• _WHAT TO PRODUCE_
Everything in the listing below from the line containing "cytoplasmic/membranous staining is" through the line containing "of unremarkable parathyroid" must be repeated exactly; the remaining lines are not wanted.

─── EXCERPTED RECORDS

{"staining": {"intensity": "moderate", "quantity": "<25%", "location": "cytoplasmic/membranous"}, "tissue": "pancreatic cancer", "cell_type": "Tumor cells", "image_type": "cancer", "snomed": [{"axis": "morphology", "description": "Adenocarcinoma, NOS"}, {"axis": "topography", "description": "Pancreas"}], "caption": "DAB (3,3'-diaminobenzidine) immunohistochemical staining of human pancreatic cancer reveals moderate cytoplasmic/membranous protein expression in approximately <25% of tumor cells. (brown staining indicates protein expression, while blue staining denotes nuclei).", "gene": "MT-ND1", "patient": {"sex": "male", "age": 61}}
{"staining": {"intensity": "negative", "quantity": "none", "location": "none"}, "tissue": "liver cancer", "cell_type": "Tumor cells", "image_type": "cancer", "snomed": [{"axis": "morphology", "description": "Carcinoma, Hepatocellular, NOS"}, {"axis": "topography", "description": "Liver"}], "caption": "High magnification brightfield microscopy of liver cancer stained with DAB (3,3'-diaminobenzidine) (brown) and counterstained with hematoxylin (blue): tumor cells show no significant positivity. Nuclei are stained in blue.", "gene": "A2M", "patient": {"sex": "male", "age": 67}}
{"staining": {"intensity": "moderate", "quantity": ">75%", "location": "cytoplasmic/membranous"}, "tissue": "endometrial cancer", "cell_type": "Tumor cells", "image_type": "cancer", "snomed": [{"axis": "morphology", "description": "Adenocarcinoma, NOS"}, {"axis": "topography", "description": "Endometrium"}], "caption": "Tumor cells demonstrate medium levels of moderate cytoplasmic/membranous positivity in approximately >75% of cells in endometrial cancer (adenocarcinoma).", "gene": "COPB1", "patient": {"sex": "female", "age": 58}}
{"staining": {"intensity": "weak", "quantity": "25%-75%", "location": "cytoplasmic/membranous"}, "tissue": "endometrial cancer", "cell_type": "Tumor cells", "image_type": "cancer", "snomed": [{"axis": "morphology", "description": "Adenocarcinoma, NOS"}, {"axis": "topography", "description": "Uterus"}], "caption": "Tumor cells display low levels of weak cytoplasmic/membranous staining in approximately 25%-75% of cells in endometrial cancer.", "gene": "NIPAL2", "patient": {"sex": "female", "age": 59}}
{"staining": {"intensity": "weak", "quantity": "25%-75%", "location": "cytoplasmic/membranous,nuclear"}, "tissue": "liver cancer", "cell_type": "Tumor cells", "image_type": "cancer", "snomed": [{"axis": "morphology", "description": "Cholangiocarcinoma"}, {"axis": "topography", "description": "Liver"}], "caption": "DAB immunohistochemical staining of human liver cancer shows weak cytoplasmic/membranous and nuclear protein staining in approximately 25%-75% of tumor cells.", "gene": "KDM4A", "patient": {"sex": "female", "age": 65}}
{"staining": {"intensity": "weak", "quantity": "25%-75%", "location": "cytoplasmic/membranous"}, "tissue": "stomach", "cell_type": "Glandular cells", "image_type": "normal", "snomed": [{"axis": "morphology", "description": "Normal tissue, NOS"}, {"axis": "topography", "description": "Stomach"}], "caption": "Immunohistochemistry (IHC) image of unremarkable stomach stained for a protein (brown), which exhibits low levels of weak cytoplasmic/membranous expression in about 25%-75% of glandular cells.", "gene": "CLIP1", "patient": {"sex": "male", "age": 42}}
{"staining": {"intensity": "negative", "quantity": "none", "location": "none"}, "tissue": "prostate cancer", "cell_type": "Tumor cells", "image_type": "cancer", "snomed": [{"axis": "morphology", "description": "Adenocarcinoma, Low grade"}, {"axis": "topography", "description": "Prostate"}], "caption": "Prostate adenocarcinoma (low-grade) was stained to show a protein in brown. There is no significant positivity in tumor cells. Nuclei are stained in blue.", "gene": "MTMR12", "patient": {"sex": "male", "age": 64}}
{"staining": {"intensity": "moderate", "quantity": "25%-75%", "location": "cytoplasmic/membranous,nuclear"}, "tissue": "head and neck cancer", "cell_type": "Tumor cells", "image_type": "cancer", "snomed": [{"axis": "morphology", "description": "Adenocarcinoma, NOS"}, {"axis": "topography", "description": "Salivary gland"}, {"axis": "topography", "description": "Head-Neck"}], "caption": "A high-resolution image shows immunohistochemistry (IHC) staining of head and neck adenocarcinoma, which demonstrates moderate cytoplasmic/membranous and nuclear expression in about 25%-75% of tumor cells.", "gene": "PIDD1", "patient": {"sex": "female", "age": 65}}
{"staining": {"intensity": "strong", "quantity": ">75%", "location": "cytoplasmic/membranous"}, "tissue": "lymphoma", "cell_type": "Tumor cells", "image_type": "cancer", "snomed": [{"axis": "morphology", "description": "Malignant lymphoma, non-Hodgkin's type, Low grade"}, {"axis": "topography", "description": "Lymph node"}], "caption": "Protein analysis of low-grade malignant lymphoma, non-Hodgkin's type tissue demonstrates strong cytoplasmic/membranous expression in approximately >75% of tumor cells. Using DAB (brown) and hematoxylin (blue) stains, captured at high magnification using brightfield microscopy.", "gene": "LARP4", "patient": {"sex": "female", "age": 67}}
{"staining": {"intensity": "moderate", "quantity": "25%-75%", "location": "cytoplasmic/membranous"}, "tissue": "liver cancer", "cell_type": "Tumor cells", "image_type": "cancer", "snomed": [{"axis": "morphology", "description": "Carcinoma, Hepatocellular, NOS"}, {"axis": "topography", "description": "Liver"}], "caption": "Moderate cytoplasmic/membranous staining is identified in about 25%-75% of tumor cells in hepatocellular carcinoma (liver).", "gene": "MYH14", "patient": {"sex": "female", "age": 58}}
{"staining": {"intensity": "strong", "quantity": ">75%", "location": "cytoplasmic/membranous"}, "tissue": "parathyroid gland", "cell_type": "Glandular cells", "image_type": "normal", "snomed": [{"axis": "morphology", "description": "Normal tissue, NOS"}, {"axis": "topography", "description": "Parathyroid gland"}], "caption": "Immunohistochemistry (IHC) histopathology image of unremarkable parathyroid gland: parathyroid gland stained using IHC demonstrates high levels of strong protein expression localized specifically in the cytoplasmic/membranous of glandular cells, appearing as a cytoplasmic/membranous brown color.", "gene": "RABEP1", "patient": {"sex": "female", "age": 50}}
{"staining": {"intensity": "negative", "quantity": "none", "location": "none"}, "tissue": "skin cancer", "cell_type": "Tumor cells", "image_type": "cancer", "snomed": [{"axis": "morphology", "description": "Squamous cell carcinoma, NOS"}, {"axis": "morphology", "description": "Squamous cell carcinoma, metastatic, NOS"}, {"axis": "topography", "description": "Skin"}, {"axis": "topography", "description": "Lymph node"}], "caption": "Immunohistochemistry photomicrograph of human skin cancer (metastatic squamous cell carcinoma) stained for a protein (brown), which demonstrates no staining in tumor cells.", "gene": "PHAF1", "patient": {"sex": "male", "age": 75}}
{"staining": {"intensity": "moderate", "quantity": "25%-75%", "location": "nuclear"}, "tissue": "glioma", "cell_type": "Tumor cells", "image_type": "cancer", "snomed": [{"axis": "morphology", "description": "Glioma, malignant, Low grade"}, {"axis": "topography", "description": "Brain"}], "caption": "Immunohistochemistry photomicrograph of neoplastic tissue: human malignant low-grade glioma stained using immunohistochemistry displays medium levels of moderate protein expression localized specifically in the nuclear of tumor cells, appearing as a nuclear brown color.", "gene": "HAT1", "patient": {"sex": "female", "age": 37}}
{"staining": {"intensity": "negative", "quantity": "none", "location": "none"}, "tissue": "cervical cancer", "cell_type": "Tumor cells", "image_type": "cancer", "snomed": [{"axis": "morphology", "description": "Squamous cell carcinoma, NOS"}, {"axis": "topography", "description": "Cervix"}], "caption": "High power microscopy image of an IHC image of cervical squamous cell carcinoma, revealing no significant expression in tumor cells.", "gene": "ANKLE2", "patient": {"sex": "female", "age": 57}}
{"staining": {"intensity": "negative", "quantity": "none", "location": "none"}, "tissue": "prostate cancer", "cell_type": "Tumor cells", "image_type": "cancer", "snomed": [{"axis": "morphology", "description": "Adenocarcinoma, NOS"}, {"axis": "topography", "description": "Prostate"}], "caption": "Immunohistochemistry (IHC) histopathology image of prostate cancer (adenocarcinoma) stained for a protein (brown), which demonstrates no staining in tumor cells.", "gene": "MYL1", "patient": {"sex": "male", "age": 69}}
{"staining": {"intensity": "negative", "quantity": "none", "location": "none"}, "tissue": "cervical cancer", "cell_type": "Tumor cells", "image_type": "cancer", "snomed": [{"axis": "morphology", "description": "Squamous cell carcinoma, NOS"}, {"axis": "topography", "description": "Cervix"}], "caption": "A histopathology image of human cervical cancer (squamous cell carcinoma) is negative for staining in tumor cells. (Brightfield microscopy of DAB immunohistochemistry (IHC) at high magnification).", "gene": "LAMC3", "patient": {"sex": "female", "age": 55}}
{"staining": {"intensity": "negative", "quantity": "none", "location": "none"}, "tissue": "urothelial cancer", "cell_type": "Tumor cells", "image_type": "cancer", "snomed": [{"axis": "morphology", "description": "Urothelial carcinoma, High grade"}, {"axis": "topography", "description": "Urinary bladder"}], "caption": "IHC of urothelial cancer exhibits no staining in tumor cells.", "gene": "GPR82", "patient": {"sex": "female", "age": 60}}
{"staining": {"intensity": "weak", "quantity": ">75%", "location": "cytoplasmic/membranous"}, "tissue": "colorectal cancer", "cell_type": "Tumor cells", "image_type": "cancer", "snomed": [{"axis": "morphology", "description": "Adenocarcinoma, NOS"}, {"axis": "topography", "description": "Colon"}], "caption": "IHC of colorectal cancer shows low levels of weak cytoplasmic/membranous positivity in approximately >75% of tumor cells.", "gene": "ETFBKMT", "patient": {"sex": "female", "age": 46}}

──────

• _SOLVED EXERCISE_
{"staining": {"intensity": "moderate", "quantity": "25%-75%", "location": "cytoplasmic/membranous"}, "tissue": "liver cancer", "cell_type": "Tumor cells", "image_type": "cancer", "snomed": [{"axis": "morphology", "description": "Carcinoma, Hepatocellular, NOS"}, {"axis": "topography", "description": "Liver"}], "caption": "Moderate cytoplasmic/membranous staining is identified in about 25%-75% of tumor cells in hepatocellular carcinoma (liver).", "gene": "MYH14", "patient": {"sex": "female", "age": 58}}
{"staining": {"intensity": "strong", "quantity": ">75%", "location": "cytoplasmic/membranous"}, "tissue": "parathyroid gland", "cell_type": "Glandular cells", "image_type": "normal", "snomed": [{"axis": "morphology", "description": "Normal tissue, NOS"}, {"axis": "topography", "description": "Parathyroid gland"}], "caption": "Immunohistochemistry (IHC) histopathology image of unremarkable parathyroid gland: parathyroid gland stained using IHC demonstrates high levels of strong protein expression localized specifically in the cytoplasmic/membranous of glandular cells, appearing as a cytoplasmic/membranous brown color.", "gene": "RABEP1", "patient": {"sex": "female", "age": 50}}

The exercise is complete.